SAN DIEGO – Time travel is a tricky business.

Caitriona Balfe can vouch for that, playing a woman who is transported two centuries into the past in Starz's Outlander (Aug. 9, 9 p.m. ET/PT).

In the 16-episode drama, which is based on Diana Gabaldon's best-selling book series, Balfe's Claire Randall is a 1940s British combat nurse traveling in Scotland when she is suddenly catapulted to the 1740s. There, she finds herself in the middle of a brutal conflict between the Scottish and the English. In the process, she is separated from her husband, Frank Randall (Tobias Menzies), and forced to marry a Scottish warrior, Jamie Fraser (Sam Heughan).

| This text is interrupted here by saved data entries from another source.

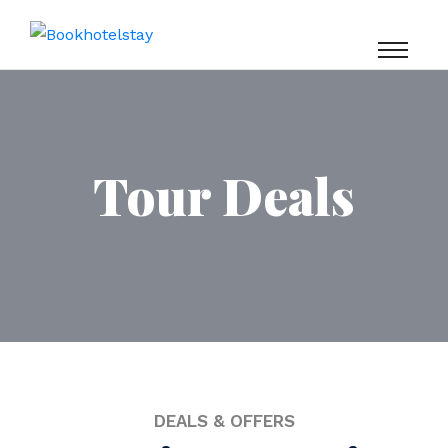
Tour Deals
DEALS & OFFERS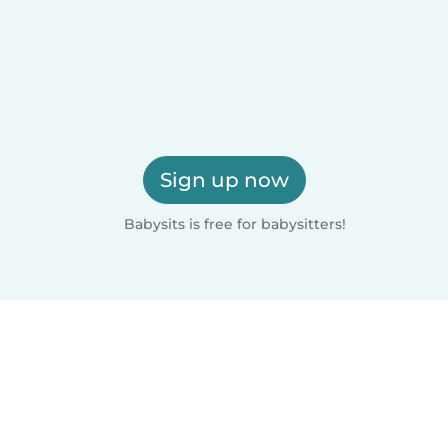
Sign up now
Babysits is free for babysitters!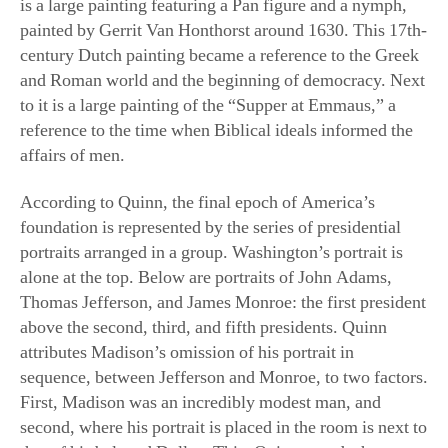
and Roman world and the beginning of democracy. Next
to it is a large painting of the “Supper at Emmaus,” a
reference to the time when Biblical ideals informed the
affairs of men.
According to Quinn, the final epoch of America’s
foundation is represented by the series of presidential
portraits arranged in a group. Washington’s portrait is
alone at the top. Below are portraits of John Adams,
Thomas Jefferson, and James Monroe: the first president
above the second, third, and fifth presidents. Quinn
attributes Madison’s omission of his portrait in
sequence, between Jefferson and Monroe, to two factors.
First, Madison was an incredibly modest man, and
second, where his portrait is placed in the room is next to
that of his beloved Dolley. This, Quinn stated, shows
you what was truly important to the man.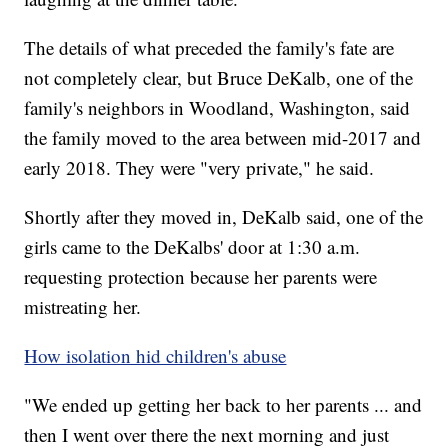
The details of what preceded the family's fate are
not completely clear, but Bruce DeKalb, one of the
family's neighbors in Woodland, Washington, said
the family moved to the area between mid-2017 and
early 2018. They were "very private," he said.
Shortly after they moved in, DeKalb said, one of the
girls came to the DeKalbs' door at 1:30 a.m.
requesting protection because her parents were
mistreating her.
How isolation hid children's abuse
"We ended up getting her back to her parents ... and
then I went over there the next morning and just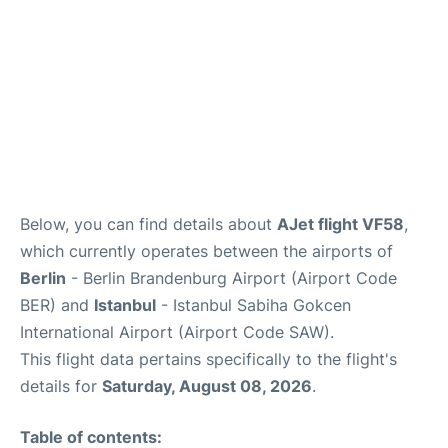
Below, you can find details about
AJet flight VF58
,
which currently operates between the airports of
Berlin
- Berlin Brandenburg Airport (Airport Code
BER) and
Istanbul
- Istanbul Sabiha Gokcen
International Airport (Airport Code SAW).
This flight data pertains specifically to the flight's
details for
Saturday, August 08, 2026
.
Table of contents: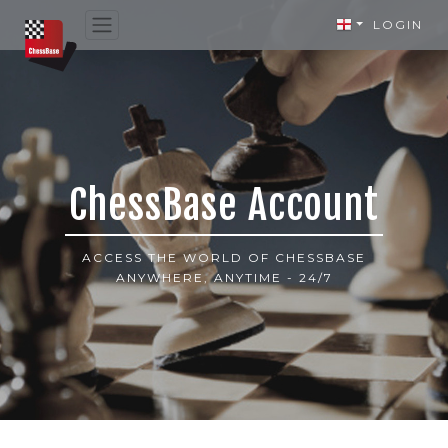
LOGIN
ChessBase Account
ACCESS THE WORLD OF CHESSBASE
ANYWHERE, ANYTIME - 24/7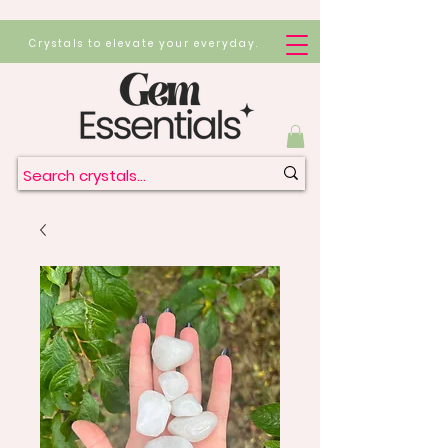
Crystals to elevate your everyday.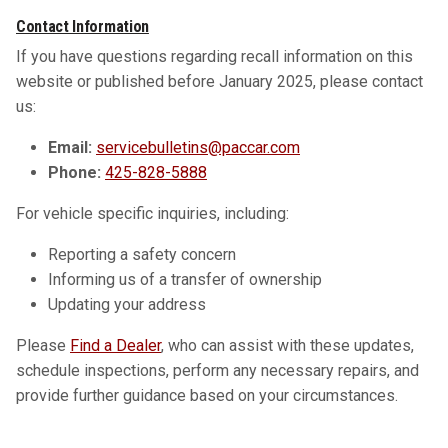
Contact Information
If you have questions regarding recall information on this
website or published before January 2025, please contact
us:
Email:
servicebulletins@paccar.com
Phone:
425-828-5888
For vehicle specific inquiries, including:
Reporting a safety concern
Informing us of a transfer of ownership
Updating your address
Please
Find a Dealer
, who can assist with these updates,
schedule inspections, perform any necessary repairs, and
provide further guidance based on your circumstances.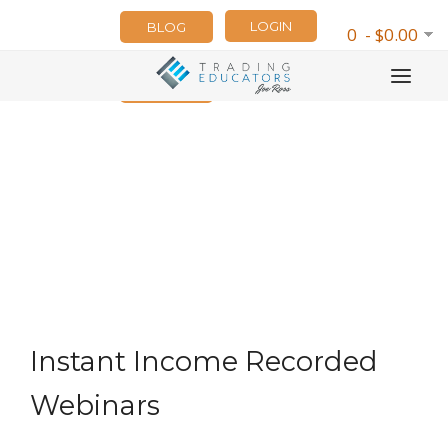
LOGIN
BLOG
0 - $0.00
NEWSLETTER
Instant Income Recorded
Webinars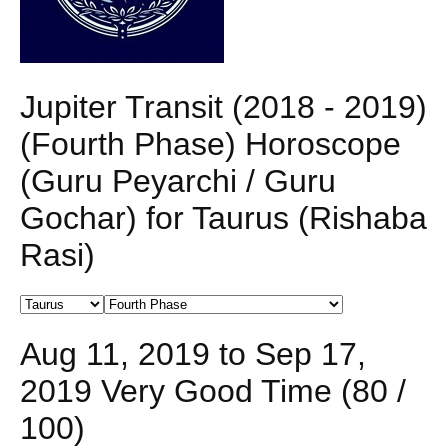
Jupiter Transit (2018 - 2019)
(Fourth Phase) Horoscope
(Guru Peyarchi / Guru
Gochar) for Taurus (Rishaba
Rasi)
Aug 11, 2019 to Sep 17,
2019 Very Good Time (80 /
100)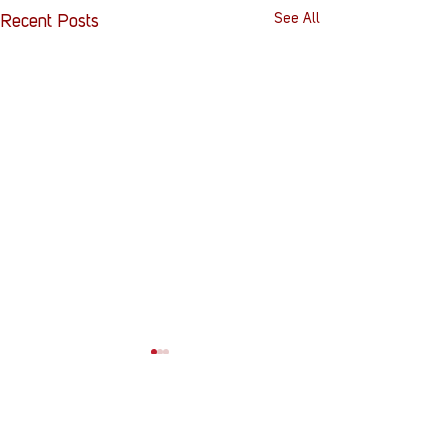
See All
Recent Posts
Comments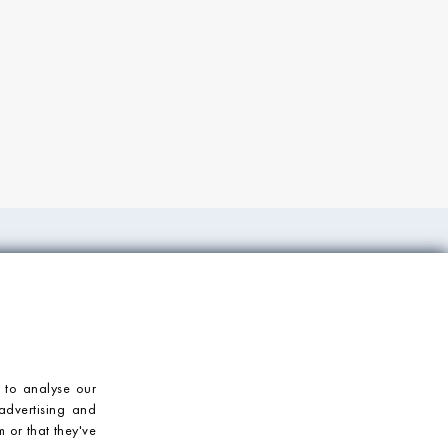
ORT
CONTACT US
Mosaic Village
T: 023 92 459900
E: enquiries@mosaicvillage.co.uk
 to analyse our
advertising and
 or that they've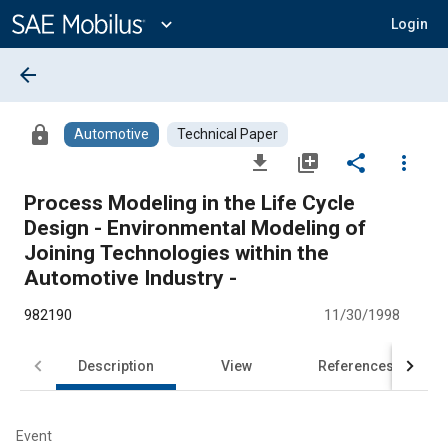
Main
Content
expand_more
Login
arrow_back
lock
Automotive
Technical Paper
file_download
library_add
share
more_vert
Process Modeling in the Life Cycle
Design - Environmental Modeling of
Joining Technologies within the
Automotive Industry -
982190
11/30/1998
Description
View
References
Event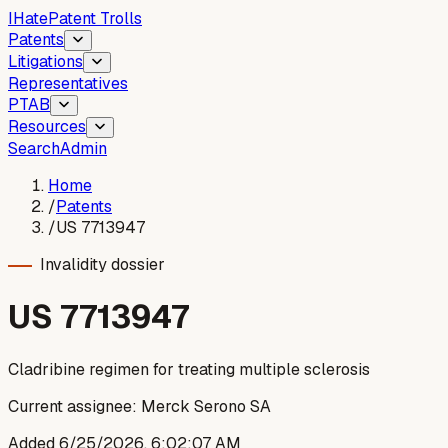
I
Hate
Patent Trolls
Patents
Litigations
Representatives
PTAB
Resources
Search
Admin
Home
/
Patents
/
US 7713947
Invalidity dossier
US
7713947
Cladribine regimen for treating multiple sclerosis
Current assignee:
Merck Serono SA
Added
6/25/2026, 6:02:07 AM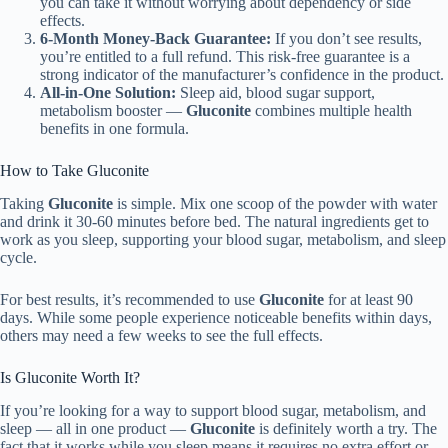
you can take it without worrying about dependency or side
effects.
6-Month Money-Back Guarantee:
If you don’t see results,
you’re entitled to a full refund. This risk-free guarantee is a
strong indicator of the manufacturer’s confidence in the product.
All-in-One Solution:
Sleep aid, blood sugar support,
metabolism booster —
Gluconite
combines multiple health
benefits in one formula.
How to Take Gluconite
Taking
Gluconite
is simple. Mix one scoop of the powder with water
and drink it 30-60 minutes before bed. The natural ingredients get to
work as you sleep, supporting your blood sugar, metabolism, and sleep
cycle.
For best results, it’s recommended to use
Gluconite
for at least 90
days. While some people experience noticeable benefits within days,
others may need a few weeks to see the full effects.
Is Gluconite Worth It?
If you’re looking for a way to support blood sugar, metabolism, and
sleep — all in one product —
Gluconite
is definitely worth a try. The
fact that it works while you sleep means it requires no extra effort or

"How does someone navigate their way through one time and then, when they're completely transported, what are the challenges that arise?" Balfe says, during a quick Comic-Con breakfast chat that also included Menzies and Heughan. "Claire, even in the 1940s, is a very modern woman, kind of a timeless character. Going back to the 1700s, she's constantly battling against societal norms she doesn't agree with."

Asked if Outlander, which mixes romance, science fiction, history and adventure, will feature flashbacks of the transported Claire's life in the 1940s, Balfe corrects the questioner: "Flash-forwards."

Menzies also has a time-twister of a task, playing Frank in the 1940s and one of his ancestors, "Black Jack" Randall, a cruel English military officer, in 18th-century Scotland.

"I haven't had to do both characters on the same day. I feel like it's going to happen," he says. As far as separating characters, "The costumes and scripts help a lot. You have to trust the story to a certain extent. Part of the job is to imagine myself in two different head spaces and find the similarities and differences" between the characters.

Heughan, who was born in Scotland, says his native land provides a vivid setting for the TV series, which features Battlestar Galactica's Ronald Moore as executive producer.

"There are a few episodes quite early on where they go on the road and there's some amazing stuff. We still had snow on the mountains. It's really panoramic and dramatic," Heughan says. "The light is very special there. The colors are, (too). Quite early on when (Claire) is at Castle Leoch and out picking flowers, all the trees have these amazing autumnal colors. It looks like a painting."

Menzies adds: "Scotland's a total star in the show."